▸ **Goal of the exercise**
Write out the records below again, swapping every "Complete UI translation" for "Full interface translation" and leaving everything else as it is.

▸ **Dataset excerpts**
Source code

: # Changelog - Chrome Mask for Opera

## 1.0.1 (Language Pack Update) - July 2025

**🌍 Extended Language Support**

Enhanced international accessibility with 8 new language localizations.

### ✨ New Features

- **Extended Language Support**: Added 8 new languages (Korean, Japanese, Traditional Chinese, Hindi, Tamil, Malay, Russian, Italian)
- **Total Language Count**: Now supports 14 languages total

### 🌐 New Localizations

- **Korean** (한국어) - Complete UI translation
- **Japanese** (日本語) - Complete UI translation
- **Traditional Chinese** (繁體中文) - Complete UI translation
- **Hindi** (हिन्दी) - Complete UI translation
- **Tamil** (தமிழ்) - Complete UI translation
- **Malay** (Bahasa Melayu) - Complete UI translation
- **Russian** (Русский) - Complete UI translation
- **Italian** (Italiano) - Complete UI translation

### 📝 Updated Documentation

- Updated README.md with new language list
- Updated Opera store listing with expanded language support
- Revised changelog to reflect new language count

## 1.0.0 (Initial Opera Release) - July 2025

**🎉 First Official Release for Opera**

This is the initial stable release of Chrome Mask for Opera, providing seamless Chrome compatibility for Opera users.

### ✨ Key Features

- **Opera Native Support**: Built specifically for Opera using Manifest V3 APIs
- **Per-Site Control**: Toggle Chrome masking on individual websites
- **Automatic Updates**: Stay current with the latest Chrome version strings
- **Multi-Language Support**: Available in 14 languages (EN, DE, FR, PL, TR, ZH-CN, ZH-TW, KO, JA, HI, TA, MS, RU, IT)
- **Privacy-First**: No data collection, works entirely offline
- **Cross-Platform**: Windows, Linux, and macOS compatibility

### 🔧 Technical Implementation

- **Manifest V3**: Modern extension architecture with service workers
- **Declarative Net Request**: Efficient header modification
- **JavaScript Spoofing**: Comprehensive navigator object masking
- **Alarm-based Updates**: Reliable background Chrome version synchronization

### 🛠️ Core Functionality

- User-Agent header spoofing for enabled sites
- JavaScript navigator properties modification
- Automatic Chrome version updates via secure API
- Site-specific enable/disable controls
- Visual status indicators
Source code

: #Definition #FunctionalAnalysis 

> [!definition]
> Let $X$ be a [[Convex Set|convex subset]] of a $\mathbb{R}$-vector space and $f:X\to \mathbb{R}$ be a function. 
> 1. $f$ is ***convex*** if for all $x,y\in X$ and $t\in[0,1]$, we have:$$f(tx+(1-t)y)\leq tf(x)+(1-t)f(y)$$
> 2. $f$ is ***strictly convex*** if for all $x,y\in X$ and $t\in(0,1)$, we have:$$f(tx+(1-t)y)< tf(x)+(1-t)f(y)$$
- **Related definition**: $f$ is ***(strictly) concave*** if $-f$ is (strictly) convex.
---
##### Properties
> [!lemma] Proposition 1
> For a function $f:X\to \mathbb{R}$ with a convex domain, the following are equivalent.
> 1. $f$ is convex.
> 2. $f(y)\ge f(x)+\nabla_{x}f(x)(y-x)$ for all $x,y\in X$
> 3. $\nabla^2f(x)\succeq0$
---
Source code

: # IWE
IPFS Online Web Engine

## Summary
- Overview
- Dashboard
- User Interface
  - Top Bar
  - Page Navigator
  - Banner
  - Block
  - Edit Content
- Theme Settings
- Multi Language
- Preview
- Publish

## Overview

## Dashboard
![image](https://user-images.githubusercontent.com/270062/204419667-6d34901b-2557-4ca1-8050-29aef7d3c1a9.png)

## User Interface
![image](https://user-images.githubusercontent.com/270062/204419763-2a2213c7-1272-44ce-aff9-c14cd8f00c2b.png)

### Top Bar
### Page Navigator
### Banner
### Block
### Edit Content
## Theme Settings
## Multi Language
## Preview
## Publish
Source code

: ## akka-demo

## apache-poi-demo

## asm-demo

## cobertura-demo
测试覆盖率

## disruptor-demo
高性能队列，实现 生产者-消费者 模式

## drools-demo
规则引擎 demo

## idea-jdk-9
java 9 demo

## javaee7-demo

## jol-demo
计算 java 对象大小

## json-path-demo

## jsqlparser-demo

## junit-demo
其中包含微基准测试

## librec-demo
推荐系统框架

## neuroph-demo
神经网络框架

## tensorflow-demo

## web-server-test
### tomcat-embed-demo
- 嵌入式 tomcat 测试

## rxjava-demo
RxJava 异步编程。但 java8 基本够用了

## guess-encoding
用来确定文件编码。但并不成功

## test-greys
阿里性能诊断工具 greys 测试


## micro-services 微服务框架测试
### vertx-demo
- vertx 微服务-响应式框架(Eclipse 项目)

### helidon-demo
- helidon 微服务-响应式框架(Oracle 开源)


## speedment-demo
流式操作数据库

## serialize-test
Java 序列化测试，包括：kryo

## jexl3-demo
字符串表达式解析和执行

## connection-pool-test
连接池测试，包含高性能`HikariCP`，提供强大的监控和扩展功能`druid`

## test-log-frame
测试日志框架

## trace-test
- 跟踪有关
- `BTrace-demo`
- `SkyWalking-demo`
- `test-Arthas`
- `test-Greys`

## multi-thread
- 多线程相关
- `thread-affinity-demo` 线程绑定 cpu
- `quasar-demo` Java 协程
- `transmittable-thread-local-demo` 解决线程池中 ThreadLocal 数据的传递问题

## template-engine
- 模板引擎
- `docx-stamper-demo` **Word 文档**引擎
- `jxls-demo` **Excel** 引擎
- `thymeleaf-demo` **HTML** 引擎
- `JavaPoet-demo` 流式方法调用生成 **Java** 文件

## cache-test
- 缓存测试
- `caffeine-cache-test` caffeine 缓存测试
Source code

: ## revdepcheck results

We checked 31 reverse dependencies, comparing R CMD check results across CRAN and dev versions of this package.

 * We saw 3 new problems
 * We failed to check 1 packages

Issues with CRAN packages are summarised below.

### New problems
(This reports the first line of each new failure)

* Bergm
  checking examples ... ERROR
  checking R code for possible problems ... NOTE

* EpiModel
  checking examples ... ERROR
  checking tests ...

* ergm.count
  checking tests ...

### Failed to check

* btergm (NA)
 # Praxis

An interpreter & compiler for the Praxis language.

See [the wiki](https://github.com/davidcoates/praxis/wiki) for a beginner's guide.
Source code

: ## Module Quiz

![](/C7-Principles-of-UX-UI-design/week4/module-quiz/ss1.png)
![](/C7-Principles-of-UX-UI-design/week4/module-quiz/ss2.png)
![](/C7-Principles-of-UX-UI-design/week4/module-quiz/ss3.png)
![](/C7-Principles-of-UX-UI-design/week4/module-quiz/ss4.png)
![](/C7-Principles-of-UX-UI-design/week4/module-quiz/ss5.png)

▸ **Final answer**
Source code

: # Changelog - Chrome Mask for Opera

## 1.0.1 (Language Pack Update) - July 2025

**🌍 Extended Language Support**

Enhanced international accessibility with 8 new language localizations.

### ✨ New Features

- **Extended Language Support**: Added 8 new languages (Korean, Japanese, Traditional Chinese, Hindi, Tamil, Malay, Russian, Italian)
- **Total Language Count**: Now supports 14 languages total

### 🌐 New Localizations

- **Korean** (한국어) - Full interface translation
- **Japanese** (日本語) - Full interface translation
- **Traditional Chinese** (繁體中文) - Full interface translation
- **Hindi** (हिन्दी) - Full interface translation
- **Tamil** (தமிழ்) - Full interface translation
- **Malay** (Bahasa Melayu) - Full interface translation
- **Russian** (Русский) - Full interface translation
- **Italian** (Italiano) - Full interface translation

### 📝 Updated Documentation

- Updated README.md with new language list
- Updated Opera store listing with expanded language support
- Revised changelog to reflect new language count

## 1.0.0 (Initial Opera Release) - July 2025

**🎉 First Official Release for Opera**

This is the initial stable release of Chrome Mask for Opera, providing seamless Chrome compatibility for Opera users.

### ✨ Key Features

- **Opera Native Support**: Built specifically for Opera using Manifest V3 APIs
- **Per-Site Control**: Toggle Chrome masking on individual websites
- **Automatic Updates**: Stay current with the latest Chrome version strings
- **Multi-Language Support**: Available in 14 languages (EN, DE, FR, PL, TR, ZH-CN, ZH-TW, KO, JA, HI, TA, MS, RU, IT)
- **Privacy-First**: No data collection, works entirely offline
- **Cross-Platform**: Windows, Linux, and macOS compatibility

### 🔧 Technical Implementation

- **Manifest V3**: Modern extension architecture with service workers
- **Declarative Net Request**: Efficient header modification
- **JavaScript Spoofing**: Comprehensive navigator object masking
- **Alarm-based Updates**: Reliable background Chrome version synchronization

### 🛠️ Core Functionality

- User-Agent header spoofing for enabled sites
- JavaScript navigator properties modification
- Automatic Chrome version updates via secure API
- Site-specific enable/disable controls
- Visual status indicators
Source code

: #Definition #FunctionalAnalysis 

> [!definition]
> Let $X$ be a [[Convex Set|convex subset]] of a $\mathbb{R}$-vector space and $f:X\to \mathbb{R}$ be a function. 
> 1. $f$ is ***convex*** if for all $x,y\in X$ and $t\in[0,1]$, we have:$$f(tx+(1-t)y)\leq tf(x)+(1-t)f(y)$$
> 2. $f$ is ***strictly convex*** if for all $x,y\in X$ and $t\in(0,1)$, we have:$$f(tx+(1-t)y)< tf(x)+(1-t)f(y)$$
- **Related definition**: $f$ is ***(strictly) concave*** if $-f$ is (strictly) convex.
---
##### Properties
> [!lemma] Proposition 1
> For a function $f:X\to \mathbb{R}$ with a convex domain, the following are equivalent.
> 1. $f$ is convex.
> 2. $f(y)\ge f(x)+\nabla_{x}f(x)(y-x)$ for all $x,y\in X$
> 3. $\nabla^2f(x)\succeq0$
---
Source code

: # IWE
IPFS Online Web Engine

## Summary
- Overview
- Dashboard
- User Interface
  - Top Bar
  - Page Navigator
  - Banner
  - Block
  - Edit Content
- Theme Settings
- Multi Language
- Preview
- Publish

## Overview

## Dashboard
![image](https://user-images.githubusercontent.com/270062/204419667-6d34901b-2557-4ca1-8050-29aef7d3c1a9.png)

## User Interface
![image](https://user-images.githubusercontent.com/270062/204419763-2a2213c7-1272-44ce-aff9-c14cd8f00c2b.png)

### Top Bar
### Page Navigator
### Banner
### Block
### Edit Content
## Theme Settings
## Multi Language
## Preview
## Publish
Source code

: ## akka-demo

## apache-poi-demo

## asm-demo

## cobertura-demo
测试覆盖率

## disruptor-demo
高性能队列，实现 生产者-消费者 模式

## drools-demo
规则引擎 demo

## idea-jdk-9
java 9 demo

## javaee7-demo

## jol-demo
计算 java 对象大小

## json-path-demo

## jsqlparser-demo

## junit-demo
其中包含微基准测试

## librec-demo
推荐系统框架

## neuroph-demo
神经网络框架

## tensorflow-demo

## web-server-test
### tomcat-embed-demo
- 嵌入式 tomcat 测试

## rxjava-demo
RxJava 异步编程。但 java8 基本够用了

## guess-encoding
用来确定文件编码。但并不成功

## test-greys
阿里性能诊断工具 greys 测试


## micro-services 微服务框架测试
### vertx-demo
- vertx 微服务-响应式框架(Eclipse 项目)

### helidon-demo
- helidon 微服务-响应式框架(Oracle 开源)


## speedment-demo
流式操作数据库

## serialize-test
Java 序列化测试，包括：kryo

## jexl3-demo
字符串表达式解析和执行

## connection-pool-test
连接池测试，包含高性能`HikariCP`，提供强大的监控和扩展功能`druid`

## test-log-frame
测试日志框架

## trace-test
- 跟踪有关
- `BTrace-demo`
- `SkyWalking-demo`
- `test-Arthas`
- `test-Greys`

## multi-thread
- 多线程相关
- `thread-affinity-demo` 线程绑定 cpu
- `quasar-demo` Java 协程
- `transmittable-thread-local-demo` 解决线程池中 ThreadLocal 数据的传递问题

## template-engine
- 模板引擎
- `docx-stamper-demo` **Word 文档**引擎
- `jxls-demo` **Excel** 引擎
- `thymeleaf-demo` **HTML** 引擎
- `JavaPoet-demo` 流式方法调用生成 **Java** 文件

## cache-test
- 缓存测试
- `caffeine-cache-test` caffeine 缓存测试
Source code

: ## revdepcheck results

We checked 31 reverse dependencies, comparing R CMD check results across CRAN and dev versions of this package.

 * We saw 3 new problems
 * We failed to check 1 packages

Issues with CRAN packages are summarised below.

### New problems
(This reports the first line of each new failure)

* Bergm
  checking examples ... ERROR
  checking R code for possible problems ... NOTE

* EpiModel
  checking examples ... ERROR
  checking tests ...

* ergm.count
  checking tests ...

### Failed to check

* btergm (NA)
 # Praxis

An interpreter & compiler for the Praxis language.

See [the wiki](https://github.com/davidcoates/praxis/wiki) for a beginner's guide.
Source code

: ## Module Quiz

![](/C7-Principles-of-UX-UI-design/week4/module-quiz/ss1.png)
![](/C7-Principles-of-UX-UI-design/week4/module-quiz/ss2.png)
![](/C7-Principles-of-UX-UI-design/week4/module-quiz/ss3.png)
![](/C7-Principles-of-UX-UI-design/week4/module-quiz/ss4.png)
![](/C7-Principles-of-UX-UI-design/week4/module-quiz/ss5.png)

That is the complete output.